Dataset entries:

▼

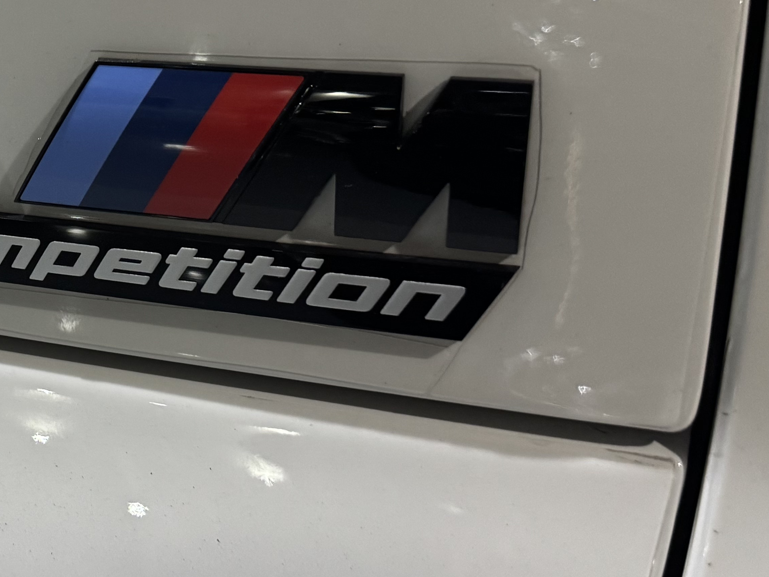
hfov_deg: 29.4
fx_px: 1333
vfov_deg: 24.3
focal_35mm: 60
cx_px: -48
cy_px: 182
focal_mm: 6.76
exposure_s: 1/60
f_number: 1.78
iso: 400
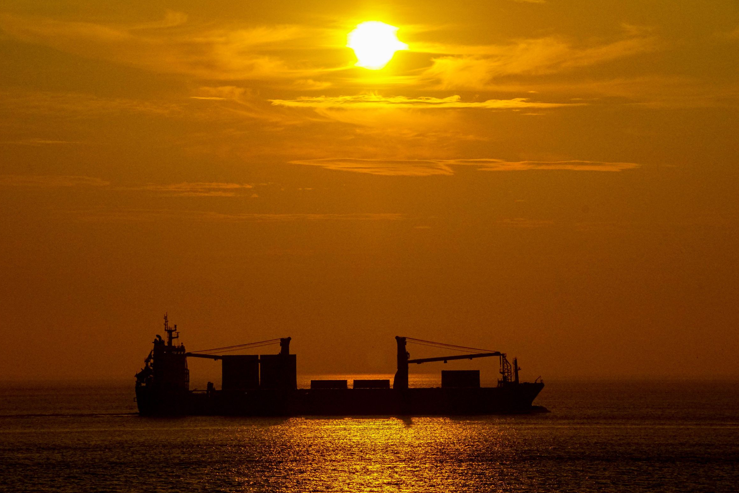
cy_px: 243
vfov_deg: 7.4
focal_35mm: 185
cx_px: 376
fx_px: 3798
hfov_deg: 11.1
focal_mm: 120
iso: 1250
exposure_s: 1/4000
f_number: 16
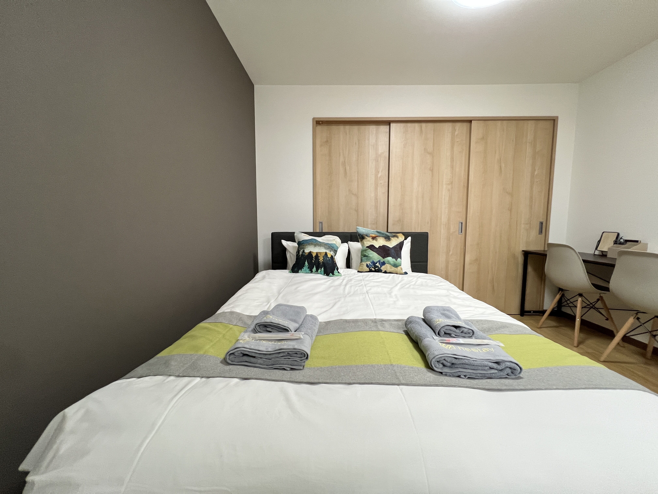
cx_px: 329
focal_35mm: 13
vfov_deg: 89.9
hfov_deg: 106.2
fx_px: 247
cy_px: 247
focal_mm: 1.57
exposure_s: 1/70
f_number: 1.8
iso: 250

▲

Without the pictures, please output every record exactly.

Output for this exercise:
hfov_deg: 29.4
fx_px: 1333
vfov_deg: 24.3
focal_35mm: 60
cx_px: -48
cy_px: 182
focal_mm: 6.76
exposure_s: 1/60
f_number: 1.78
iso: 400
cy_px: 243
vfov_deg: 7.4
focal_35mm: 185
cx_px: 376
fx_px: 3798
hfov_deg: 11.1
focal_mm: 120
iso: 1250
exposure_s: 1/4000
f_number: 16
cx_px: 329
focal_35mm: 13
vfov_deg: 89.9
hfov_deg: 106.2
fx_px: 247
cy_px: 247
focal_mm: 1.57
exposure_s: 1/70
f_number: 1.8
iso: 250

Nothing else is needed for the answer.